----- Source records

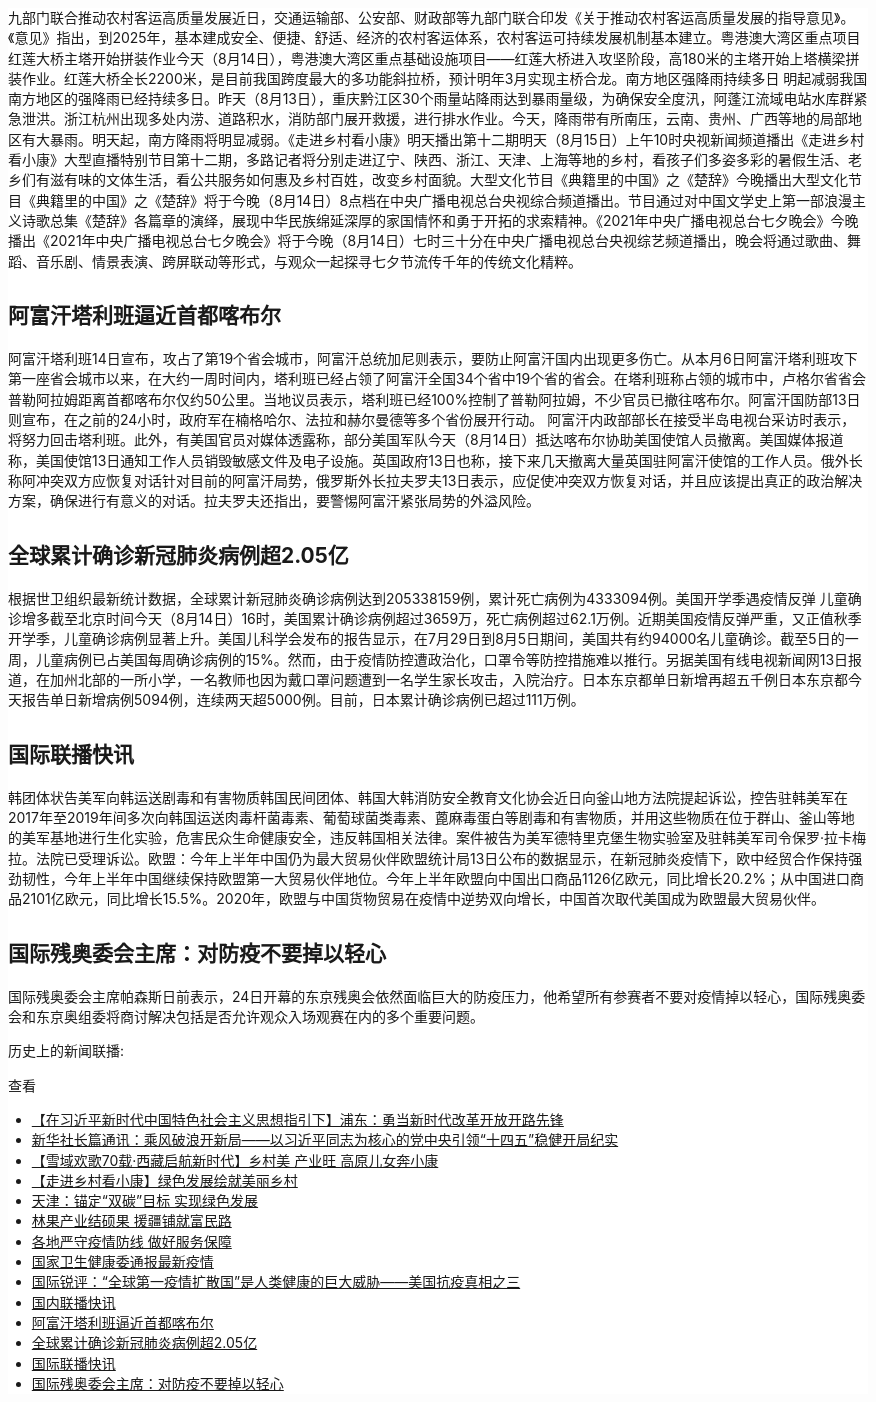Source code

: 
九部门联合推动农村客运高质量发展近日，交通运输部、公安部、财政部等九部门联合印发《关于推动农村客运高质量发展的指导意见》。《意见》指出，到2025年，基本建成安全、便捷、舒适、经济的农村客运体系，农村客运可持续发展机制基本建立。粤港澳大湾区重点项目红莲大桥主塔开始拼装作业今天（8月14日），粤港澳大湾区重点基础设施项目——红莲大桥进入攻坚阶段，高180米的主塔开始上塔横梁拼装作业。红莲大桥全长2200米，是目前我国跨度最大的多功能斜拉桥，预计明年3月实现主桥合龙。南方地区强降雨持续多日 明起减弱我国南方地区的强降雨已经持续多日。昨天（8月13日），重庆黔江区30个雨量站降雨达到暴雨量级，为确保安全度汛，阿蓬江流域电站水库群紧急泄洪。浙江杭州出现多处内涝、道路积水，消防部门展开救援，进行排水作业。今天，降雨带有所南压，云南、贵州、广西等地的局部地区有大暴雨。明天起，南方降雨将明显减弱。《走进乡村看小康》明天播出第十二期明天（8月15日）上午10时央视新闻频道播出《走进乡村看小康》大型直播特别节目第十二期，多路记者将分别走进辽宁、陕西、浙江、天津、上海等地的乡村，看孩子们多姿多彩的暑假生活、老乡们有滋有味的文体生活，看公共服务如何惠及乡村百姓，改变乡村面貌。大型文化节目《典籍里的中国》之《楚辞》今晚播出大型文化节目《典籍里的中国》之《楚辞》将于今晚（8月14日）8点档在中央广播电视总台央视综合频道播出。节目通过对中国文学史上第一部浪漫主义诗歌总集《楚辞》各篇章的演绎，展现中华民族绵延深厚的家国情怀和勇于开拓的求索精神。《2021年中央广播电视总台七夕晚会》今晚播出《2021年中央广播电视总台七夕晚会》将于今晚（8月14日）七时三十分在中央广播电视总台央视综艺频道播出，晚会将通过歌曲、舞蹈、音乐剧、情景表演、跨屏联动等形式，与观众一起探寻七夕节流传千年的传统文化精粹。


## 阿富汗塔利班逼近首都喀布尔


阿富汗塔利班14日宣布，攻占了第19个省会城市，阿富汗总统加尼则表示，要防止阿富汗国内出现更多伤亡。从本月6日阿富汗塔利班攻下第一座省会城市以来，在大约一周时间内，塔利班已经占领了阿富汗全国34个省中19个省的省会。在塔利班称占领的城市中，卢格尔省省会普勒阿拉姆距离首都喀布尔仅约50公里。当地议员表示，塔利班已经100%控制了普勒阿拉姆，不少官员已撤往喀布尔。阿富汗国防部13日则宣布，在之前的24小时，政府军在楠格哈尔、法拉和赫尔曼德等多个省份展开行动。 阿富汗内政部部长在接受半岛电视台采访时表示，将努力回击塔利班。此外，有美国官员对媒体透露称，部分美国军队今天（8月14日）抵达喀布尔协助美国使馆人员撤离。美国媒体报道称，美国使馆13日通知工作人员销毁敏感文件及电子设施。英国政府13日也称，接下来几天撤离大量英国驻阿富汗使馆的工作人员。俄外长称阿冲突双方应恢复对话针对目前的阿富汗局势，俄罗斯外长拉夫罗夫13日表示，应促使冲突双方恢复对话，并且应该提出真正的政治解决方案，确保进行有意义的对话。拉夫罗夫还指出，要警惕阿富汗紧张局势的外溢风险。


## 全球累计确诊新冠肺炎病例超2.05亿


根据世卫组织最新统计数据，全球累计新冠肺炎确诊病例达到205338159例，累计死亡病例为4333094例。美国开学季遇疫情反弹 儿童确诊增多截至北京时间今天（8月14日）16时，美国累计确诊病例超过3659万，死亡病例超过62.1万例。近期美国疫情反弹严重，又正值秋季开学季，儿童确诊病例显著上升。美国儿科学会发布的报告显示，在7月29日到8月5日期间，美国共有约94000名儿童确诊。截至5日的一周，儿童病例已占美国每周确诊病例的15%。然而，由于疫情防控遭政治化，口罩令等防控措施难以推行。另据美国有线电视新闻网13日报道，在加州北部的一所小学，一名教师也因为戴口罩问题遭到一名学生家长攻击，入院治疗。日本东京都单日新增再超五千例日本东京都今天报告单日新增病例5094例，连续两天超5000例。目前，日本累计确诊病例已超过111万例。


## 国际联播快讯


韩团体状告美军向韩运送剧毒和有害物质韩国民间团体、韩国大韩消防安全教育文化协会近日向釜山地方法院提起诉讼，控告驻韩美军在2017年至2019年间多次向韩国运送肉毒杆菌毒素、葡萄球菌类毒素、蓖麻毒蛋白等剧毒和有害物质，并用这些物质在位于群山、釜山等地的美军基地进行生化实验，危害民众生命健康安全，违反韩国相关法律。案件被告为美军德特里克堡生物实验室及驻韩美军司令保罗·拉卡梅拉。法院已受理诉讼。欧盟：今年上半年中国仍为最大贸易伙伴欧盟统计局13日公布的数据显示，在新冠肺炎疫情下，欧中经贸合作保持强劲韧性，今年上半年中国继续保持欧盟第一大贸易伙伴地位。今年上半年欧盟向中国出口商品1126亿欧元，同比增长20.2%；从中国进口商品2101亿欧元，同比增长15.5%。2020年，欧盟与中国货物贸易在疫情中逆势双向增长，中国首次取代美国成为欧盟最大贸易伙伴。


## 国际残奥委会主席：对防疫不要掉以轻心


国际残奥委会主席帕森斯日前表示，24日开幕的东京残奥会依然面临巨大的防疫压力，他希望所有参赛者不要对疫情掉以轻心，国际残奥委会和东京奥组委将商讨解决包括是否允许观众入场观赛在内的多个重要问题。






历史上的新闻联播:

 查看
 

* [【在习近平新时代中国特色社会主义思想指引下】浦东：勇当新时代改革开放开路先锋](#【在习近平新时代中国特色社会主义思想指引下】浦东：勇当新时代改革开放开路先锋)
* [新华社长篇通讯：乘风破浪开新局——以习近平同志为核心的党中央引领“十四五”稳健开局纪实](#新华社长篇通讯：乘风破浪开新局——以习近平同志为核心的党中央引领“十四五”稳健开局纪实)
* [【雪域欢歌70载·西藏启航新时代】乡村美 产业旺 高原儿女奔小康](#【雪域欢歌70载·西藏启航新时代】乡村美-产业旺-高原儿女奔小康)
* [【走进乡村看小康】绿色发展绘就美丽乡村](#【走进乡村看小康】绿色发展绘就美丽乡村)
* [天津：锚定“双碳”目标 实现绿色发展](#天津：锚定“双碳”目标-实现绿色发展)
* [林果产业结硕果 援疆铺就富民路](#林果产业结硕果-援疆铺就富民路)
* [各地严守疫情防线 做好服务保障](#各地严守疫情防线-做好服务保障)
* [国家卫生健康委通报最新疫情](#国家卫生健康委通报最新疫情)
* [国际锐评：“全球第一疫情扩散国”是人类健康的巨大威胁——美国抗疫真相之三](#国际锐评：“全球第一疫情扩散国”是人类健康的巨大威胁——美国抗疫真相之三)
* [国内联播快讯](#国内联播快讯)
* [阿富汗塔利班逼近首都喀布尔](#阿富汗塔利班逼近首都喀布尔)
* [全球累计确诊新冠肺炎病例超2.05亿](#全球累计确诊新冠肺炎病例超2-05亿)
* [国际联播快讯](#国际联播快讯)
* [国际残奥委会主席：对防疫不要掉以轻心](#国际残奥委会主席：对防疫不要掉以轻心)
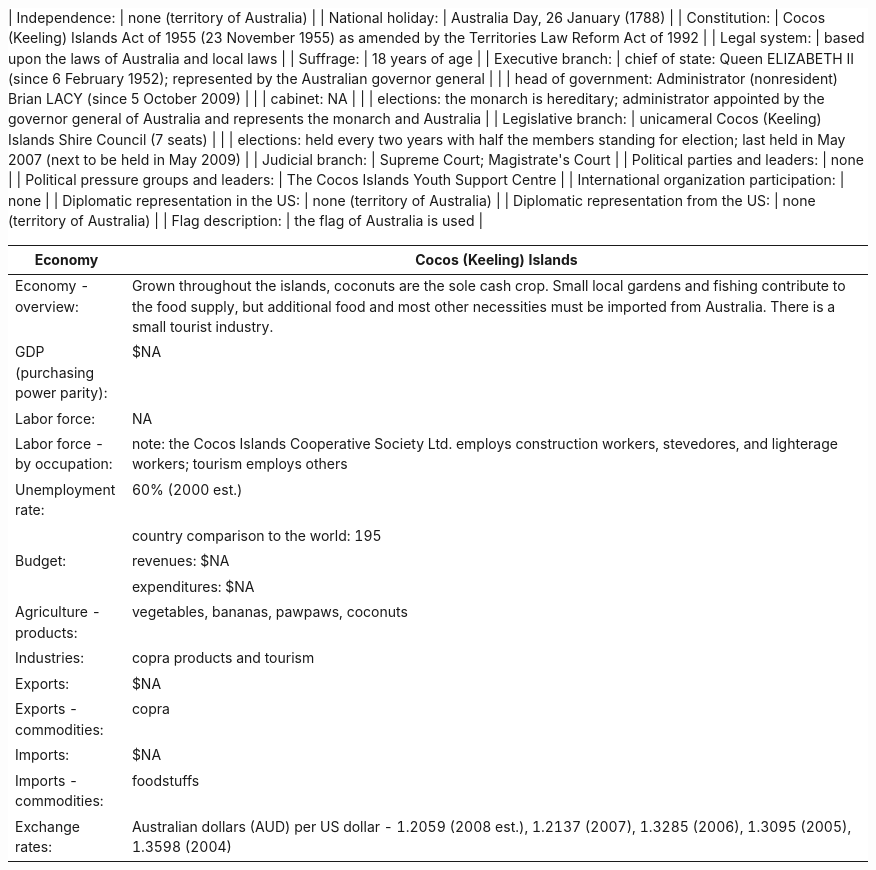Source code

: | Independence: | none (territory of Australia) |
| National holiday: | Australia Day, 26 January (1788) |
| Constitution: | Cocos (Keeling) Islands Act of 1955 (23 November 1955) as amended by the Territories Law Reform Act of 1992 |
| Legal system: | based upon the laws of Australia and local laws |
| Suffrage: | 18 years of age |
| Executive branch: | chief of state: Queen ELIZABETH II (since 6 February 1952); represented by the Australian governor general |
| | head of government: Administrator (nonresident) Brian LACY (since 5 October 2009) |
| | cabinet: NA |
| | elections: the monarch is hereditary; administrator appointed by the governor general of Australia and represents the monarch and Australia |
| Legislative branch: | unicameral Cocos (Keeling) Islands Shire Council (7 seats) |
| | elections: held every two years with half the members standing for election; last held in May 2007 (next to be held in May 2009) |
| Judicial branch: | Supreme Court; Magistrate's Court |
| Political parties and leaders: | none |
| Political pressure groups and leaders: | The Cocos Islands Youth Support Centre |
| International organization participation: | none |
| Diplomatic representation in the US: | none (territory of Australia) |
| Diplomatic representation from the US: | none (territory of Australia) |
| Flag description: | the flag of Australia is used |


| Economy | Cocos (Keeling) Islands |
| --- | --- |
| Economy - overview: | Grown throughout the islands, coconuts are the sole cash crop. Small local gardens and fishing contribute to the food supply, but additional food and most other necessities must be imported from Australia. There is a small tourist industry. |
| GDP (purchasing power parity): | $NA |
| Labor force: | NA |
| Labor force - by occupation: | note: the Cocos Islands Cooperative Society Ltd. employs construction workers, stevedores, and lighterage workers; tourism employs others |
| Unemployment rate: | 60% (2000 est.) |
| | country comparison to the world: 195 |
| Budget: | revenues: $NA |
| | expenditures: $NA |
| Agriculture - products: | vegetables, bananas, pawpaws, coconuts |
| Industries: | copra products and tourism |
| Exports: | $NA |
| Exports - commodities: | copra |
| Imports: | $NA |
| Imports - commodities: | foodstuffs |
| Exchange rates: | Australian dollars (AUD) per US dollar - 1.2059 (2008 est.), 1.2137 (2007), 1.3285 (2006), 1.3095 (2005), 1.3598 (2004) |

----------

__Task requirements__
Return a copy of each line in the records above that has "Economy" in it.

__Response__
| Economy | Cocos (Keeling) Islands |
| Economy - overview: | Grown throughout the islands, coconuts are the sole cash crop. Small local gardens and fishing contribute to the food supply, but additional food and most other necessities must be imported from Australia. There is a small tourist industry. |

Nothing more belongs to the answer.